→ To do
1. Set down, word for word, the stretch of the interview on the constituent assembly from "We can formulate" through "decision making process.".
2. Resume the interview on the constituent assembly, picking up right after its final line.

Q. What about means for the masses to supervise the constituent assembly?
The immediate task will be to make the new constitution with the full participation of the real masses of the people in making their constitution.
Q. But there are very practical issues of organization. All the forms of relation between the people and the constituent assembly have yet to be determined, and there’s no assurance that effective mechanisms will be established.
We can formulate rules and regulations. The interim constitution is quite open on that issue. We can develop some modalities whereby the committees being formed within the constituent assembly will be required to go to different places and organize mass meetings, collect the opinion of the masses. That type of mechanism will have to be developed. At least our party will propose that. . . . If need be there could even be a referendum on certain articles. We’ll try to develop a consensus even within the political parties and then, if not, we’ll go for a two thirds majority, and in case needed, for certain issues, we could go to a referendum. Our approach will be to involve the maximum number of the mass of the people in the decision making process.
Q. How are you dealing with the challenge of bringing in international capital and retaining domestic capital within the country, in a way that is in keeping with your own economic policy?

→ The data
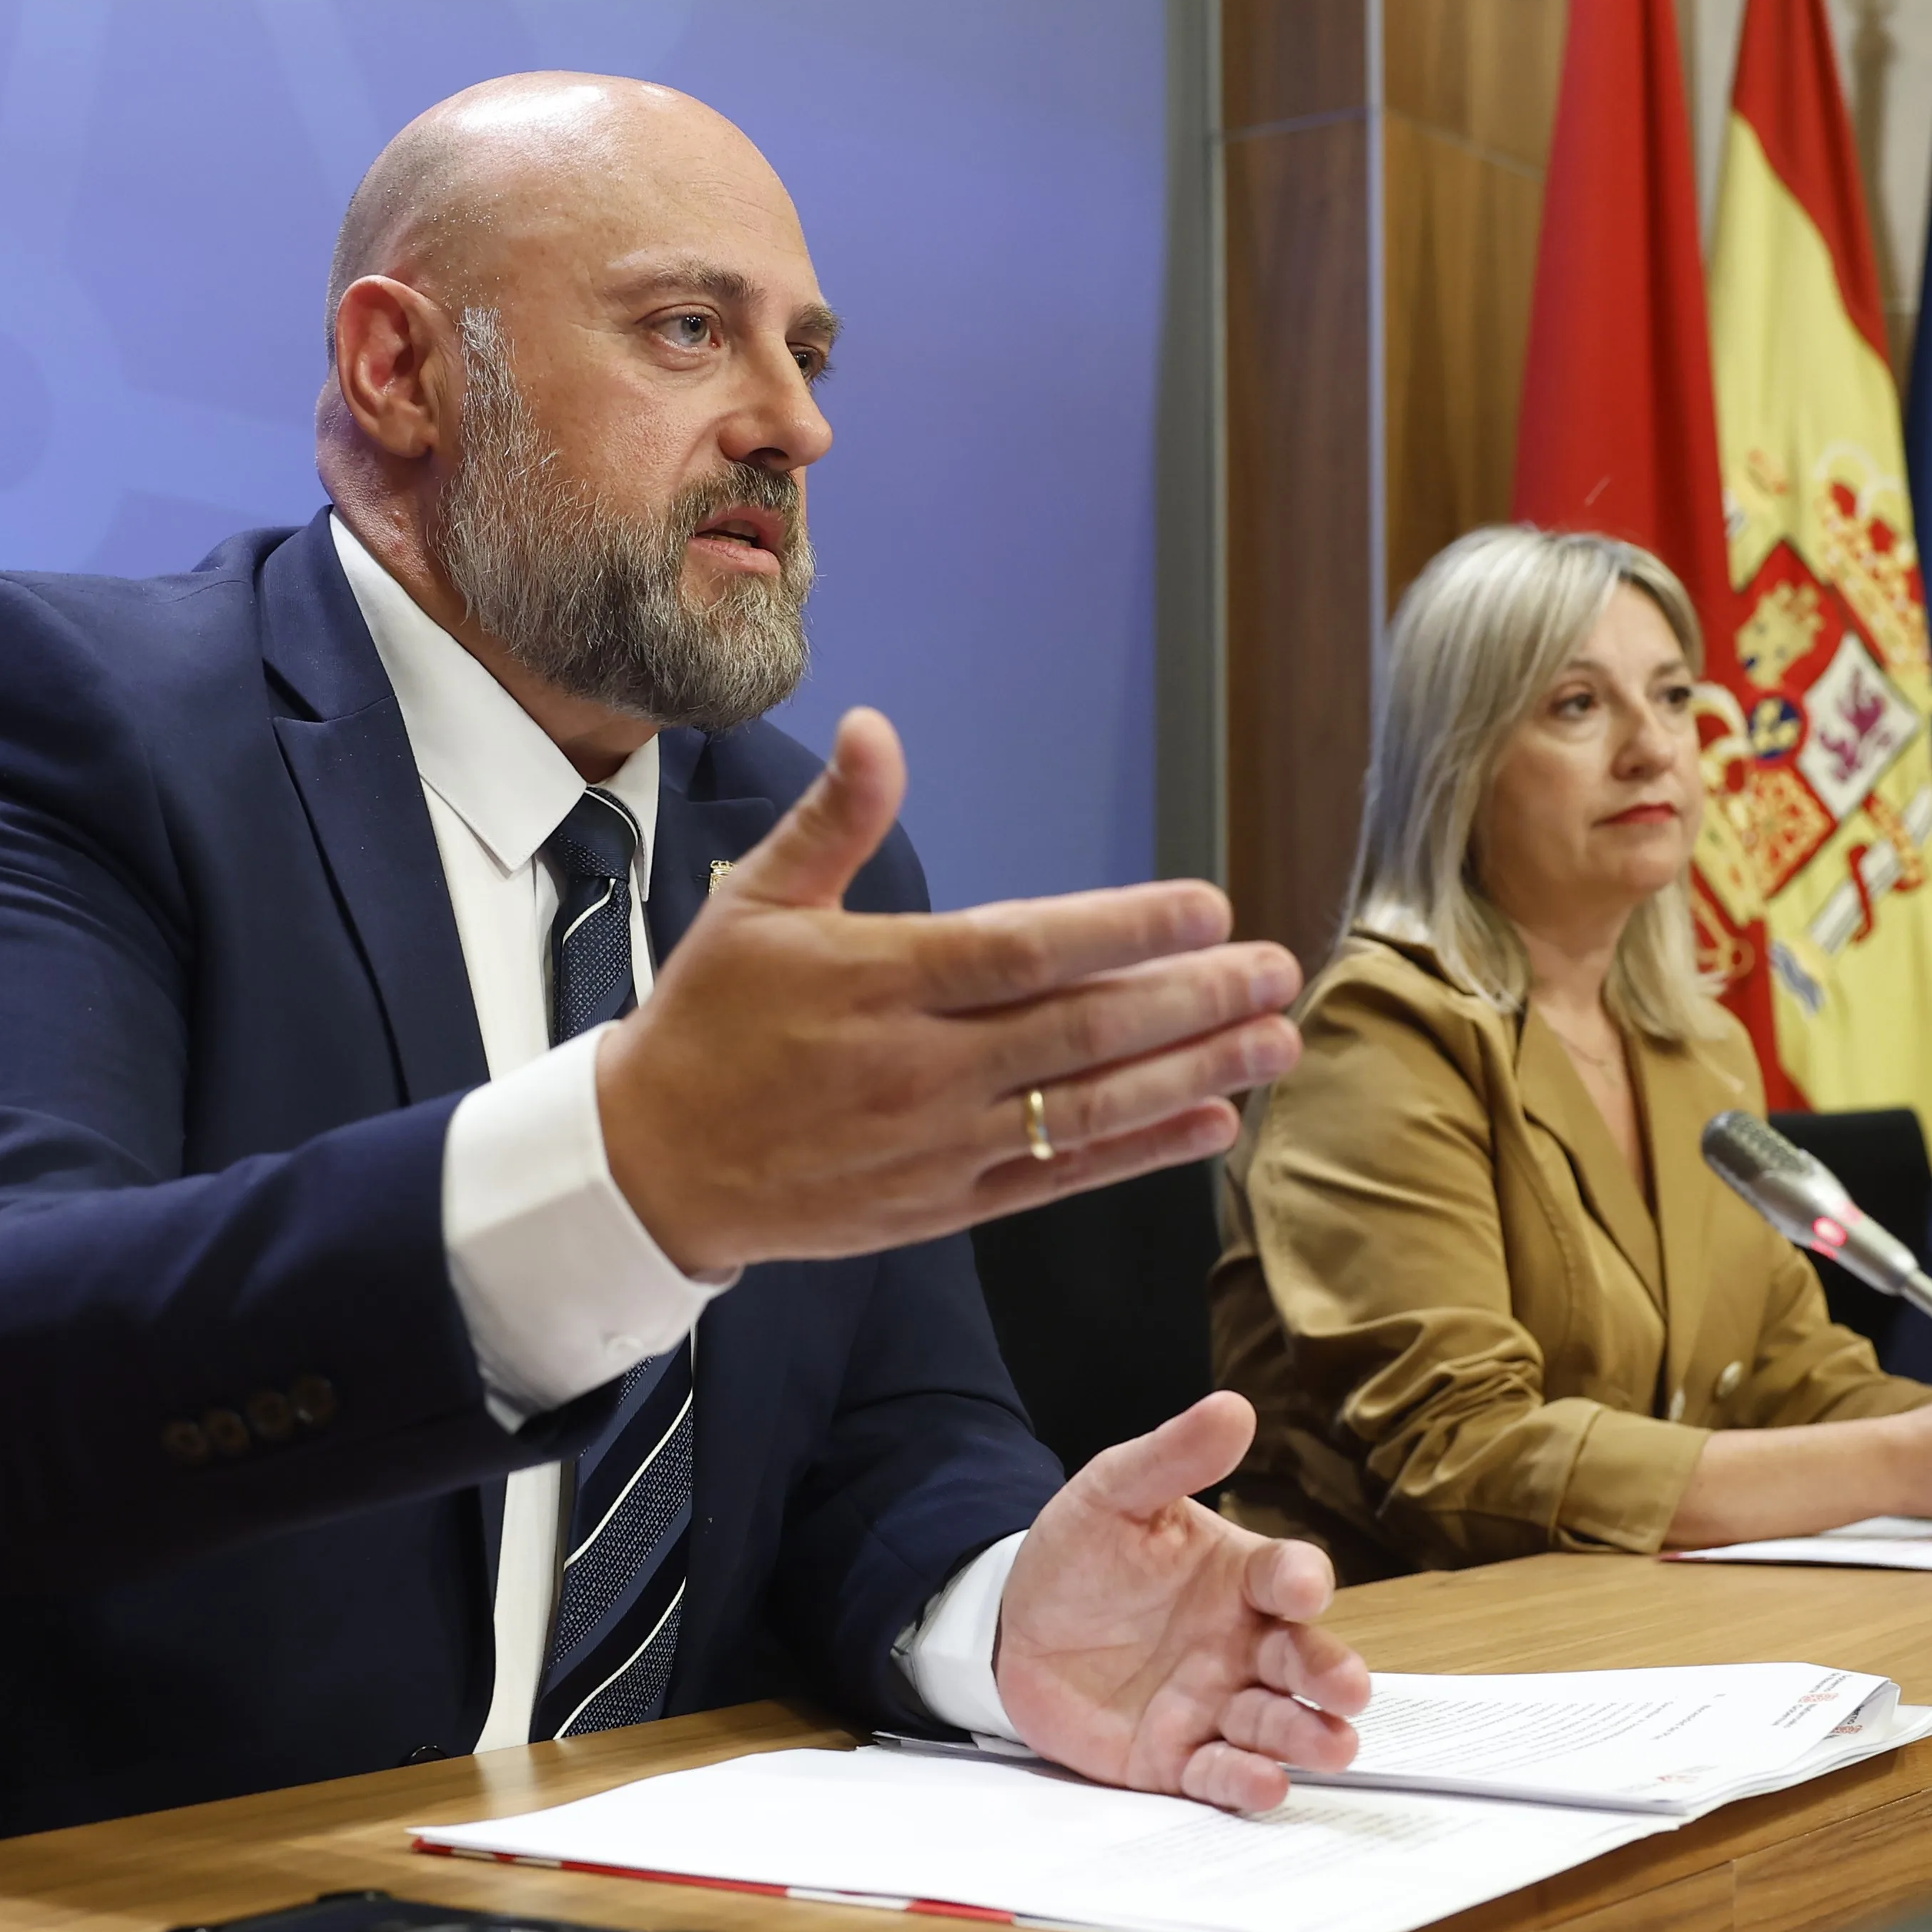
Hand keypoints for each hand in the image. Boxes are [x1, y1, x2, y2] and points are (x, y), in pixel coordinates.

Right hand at [598, 709, 1301, 1271]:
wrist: (652, 1165)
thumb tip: (877, 728)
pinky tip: (1210, 1124)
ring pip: (1087, 1111)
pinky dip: (1139, 1153)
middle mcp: (917, 1068)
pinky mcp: (944, 1204)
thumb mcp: (755, 901)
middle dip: (1191, 1003)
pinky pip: (1060, 1178)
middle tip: (1279, 971)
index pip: (1023, 953)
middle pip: (1079, 1035)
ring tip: (1277, 1043)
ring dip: (1193, 1076)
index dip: (1122, 934)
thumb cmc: (708, 1018)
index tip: (1208, 908)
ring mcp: (937, 1144)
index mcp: (877, 981)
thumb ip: (835, 820)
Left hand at [992, 1392, 1371, 1814]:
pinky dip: (1246, 1782)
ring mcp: (1213, 1705)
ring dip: (1306, 1736)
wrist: (1014, 1623)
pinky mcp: (1175, 1758)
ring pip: (1276, 1724)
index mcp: (1240, 1578)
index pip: (1286, 1577)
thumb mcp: (1116, 1493)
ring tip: (1332, 1747)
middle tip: (1348, 1690)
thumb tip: (1233, 1406)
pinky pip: (1219, 1775)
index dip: (1298, 1581)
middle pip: (1302, 1661)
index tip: (1298, 1586)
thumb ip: (1172, 1458)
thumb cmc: (1081, 1552)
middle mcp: (1243, 1645)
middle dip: (1330, 1675)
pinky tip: (1264, 1782)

→ Task-by-task results
1.
We can formulate rules and regulations. The interim constitution is quite open on that issue. We can develop some modalities whereby the committees being formed within the constituent assembly will be required to go to different places and organize mass meetings, collect the opinion of the masses. That type of mechanism will have to be developed. At least our party will propose that. . . . If need be there could even be a referendum on certain articles. We’ll try to develop a consensus even within the political parties and then, if not, we’ll go for a two thirds majority, and in case needed, for certain issues, we could go to a referendum. Our approach will be to involve the maximum number of the mass of the people in the decision making process.

2.
Our main emphasis will be mobilizing internal resources. Until and unless we can mobilize internal resources, at least for basic needs, then we’ll always be blackmailed by the international capital. So our first priority would be to mobilize our internal resources. But even then, in the immediate sense, we’ll need some foreign capital. At least for long term economic development we have to make investment in basic infrastructure, and so on, using international capital. For that we’re trying to re-negotiate with the international agencies. Of course they will try to put pressure. But we are already in contact with some of them. And they also have their own compulsions, you see. If they don’t cooperate, they will also face the resistance of the people. They all have their strategic interests. Nepal being located in a very strategic place between China and India, and these forces, I think they have their eyes on the big markets of India and China, and if there is not a favorable situation in Nepal, they will be hurt, you see — not immediately, but in the long term strategic sense. In that way they also have their certain interest in Nepal. So that, if we negotiate very carefully, though they will try to bring pressure — we know it, this is the nature of international capital, to twist the arms of the poor countries and poor people — even then, I think if we move very carefully, we can take some liberties out of that.
Q. Moving back to labor issues again, how are you involving the working class and in particular your unions in the economic policy of the country?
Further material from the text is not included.